§ Prompt: Print the listing below exactly.

§ Task material:
- - - - - - -

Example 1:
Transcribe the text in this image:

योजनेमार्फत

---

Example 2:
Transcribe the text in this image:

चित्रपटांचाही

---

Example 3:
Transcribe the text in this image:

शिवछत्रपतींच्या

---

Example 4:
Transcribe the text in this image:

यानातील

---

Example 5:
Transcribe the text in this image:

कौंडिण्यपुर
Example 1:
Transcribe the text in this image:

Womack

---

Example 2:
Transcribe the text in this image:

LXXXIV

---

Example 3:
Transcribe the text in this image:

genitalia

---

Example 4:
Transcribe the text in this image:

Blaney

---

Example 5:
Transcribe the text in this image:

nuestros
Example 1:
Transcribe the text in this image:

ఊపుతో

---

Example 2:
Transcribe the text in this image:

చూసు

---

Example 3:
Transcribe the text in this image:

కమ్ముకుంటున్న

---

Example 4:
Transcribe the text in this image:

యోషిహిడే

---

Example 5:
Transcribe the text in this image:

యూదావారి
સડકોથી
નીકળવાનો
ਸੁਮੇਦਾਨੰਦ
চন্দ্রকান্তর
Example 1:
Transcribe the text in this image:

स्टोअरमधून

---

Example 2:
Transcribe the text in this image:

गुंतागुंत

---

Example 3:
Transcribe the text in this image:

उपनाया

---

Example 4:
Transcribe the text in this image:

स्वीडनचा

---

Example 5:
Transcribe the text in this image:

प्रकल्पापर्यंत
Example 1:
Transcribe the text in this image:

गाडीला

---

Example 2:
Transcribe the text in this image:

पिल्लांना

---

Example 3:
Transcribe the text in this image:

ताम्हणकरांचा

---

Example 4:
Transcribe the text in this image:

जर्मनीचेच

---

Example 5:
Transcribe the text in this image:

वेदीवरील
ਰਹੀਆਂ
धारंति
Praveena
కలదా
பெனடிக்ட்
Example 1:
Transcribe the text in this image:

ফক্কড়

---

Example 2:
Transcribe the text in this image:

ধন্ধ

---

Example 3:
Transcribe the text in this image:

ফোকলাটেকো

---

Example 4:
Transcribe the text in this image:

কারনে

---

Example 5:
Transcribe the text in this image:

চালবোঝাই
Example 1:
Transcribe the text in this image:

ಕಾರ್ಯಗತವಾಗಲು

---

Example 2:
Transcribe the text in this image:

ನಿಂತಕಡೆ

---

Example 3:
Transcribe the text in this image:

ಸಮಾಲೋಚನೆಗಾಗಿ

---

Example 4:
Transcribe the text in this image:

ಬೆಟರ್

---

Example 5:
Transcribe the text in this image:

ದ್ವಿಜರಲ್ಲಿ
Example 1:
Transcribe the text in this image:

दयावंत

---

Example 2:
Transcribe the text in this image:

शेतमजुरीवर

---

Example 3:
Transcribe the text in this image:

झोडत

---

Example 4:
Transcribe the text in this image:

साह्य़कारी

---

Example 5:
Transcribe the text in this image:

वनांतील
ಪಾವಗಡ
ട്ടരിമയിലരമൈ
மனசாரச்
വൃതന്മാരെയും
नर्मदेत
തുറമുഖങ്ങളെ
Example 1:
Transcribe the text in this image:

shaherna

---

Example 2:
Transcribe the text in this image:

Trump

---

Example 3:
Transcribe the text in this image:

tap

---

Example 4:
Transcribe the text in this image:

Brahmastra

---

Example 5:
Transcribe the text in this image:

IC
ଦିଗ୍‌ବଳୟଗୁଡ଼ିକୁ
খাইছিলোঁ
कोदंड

- - - - - - -

§ Response for this exercise:
Example 1:
Transcribe the text in this image:

योजनेमार्फत

---

Example 2:
Transcribe the text in this image:

चित्रपटांचाही

---

Example 3:
Transcribe the text in this image:

शिवछत्रपतींच्या

---

Example 4:
Transcribe the text in this image:

यानातील

---

Example 5:
Transcribe the text in this image:

कौंडिण्यपुर
Example 1:
Transcribe the text in this image:

Womack

---

Example 2:
Transcribe the text in this image:

LXXXIV

---

Example 3:
Transcribe the text in this image:

genitalia

---

Example 4:
Transcribe the text in this image:

Blaney

---

Example 5:
Transcribe the text in this image:

nuestros
Example 1:
Transcribe the text in this image:

ఊపుతో

---

Example 2:
Transcribe the text in this image:

చూసు

---

Example 3:
Transcribe the text in this image:

కమ్ముకుంటున్న

---

Example 4:
Transcribe the text in this image:

యోషిహిడే

---

Example 5:
Transcribe the text in this image:

యూదావారి
સડકોથી
નીકળવાનો
ਸੁਮੇਦਾਨੰਦ
চন্দ্রকান্তর
Example 1:
Transcribe the text in this image:

स्टोअरमधून

---

Example 2:
Transcribe the text in this image:

गुंतागुंत

---

Example 3:
Transcribe the text in this image:

उपनाया

---

Example 4:
Transcribe the text in this image:

स्वीडनचा

---

Example 5:
Transcribe the text in this image:

प्रकल्पापर्यंत
Example 1:
Transcribe the text in this image:

गाडीला

---

Example 2:
Transcribe the text in this image:

पिल्लांना

---

Example 3:
Transcribe the text in this image:

ताम्हणकरांचा

---

Example 4:
Transcribe the text in this image:

जर्मनीचेच

---

Example 5:
Transcribe the text in this image:

वेदीवरील
ਰਹੀਆਂ
धारंति
Praveena
కలదా
பெனடிக்ட்
Example 1:
Transcribe the text in this image:

ফক্কড়

---

Example 2:
Transcribe the text in this image:

ধন্ধ

---

Example 3:
Transcribe the text in this image:

ফোকলাটেকো

---

Example 4:
Transcribe the text in this image:

কারনে

---

Example 5:
Transcribe the text in this image:

চালবোঝাই
Example 1:
Transcribe the text in this image:

ಕಾರ್ಯಗತವಾಗಲು

---

Example 2:
Transcribe the text in this image:

ನಿಂತಕಡೆ

---

Example 3:
Transcribe the text in this image:

ಸಮಾಲೋಚನೆಗಾಗಿ

---

Example 4:
Transcribe the text in this image:

ಬೆಟರ್

---

Example 5:
Transcribe the text in this image:

ದ್ವಿಜರಲ್ಲಿ
Example 1:
Transcribe the text in this image:

दयावंत

---

Example 2:
Transcribe the text in this image:

शेतमजुरीवर

---

Example 3:
Transcribe the text in this image:

झोडत

---

Example 4:
Transcribe the text in this image:

साह्य़कारी

---

Example 5:
Transcribe the text in this image:

वनांतील
ಪಾವಗಡ
ട്ടരിമയിലരമൈ
மனசாரச்
വൃതന്മാരെയും
नर्मदेत
തുറമുഖങ്ങളെ
Example 1:
Transcribe the text in this image:

shaherna

---

Example 2:
Transcribe the text in this image:

Trump

---

Example 3:
Transcribe the text in this image:

tap

---

Example 4:
Transcribe the text in this image:

Brahmastra

---

Example 5:
Transcribe the text in this image:

IC
ଦିଗ୍‌ବଳୟଗୁଡ଼ିକୁ
খাইছিলোঁ
कोदंड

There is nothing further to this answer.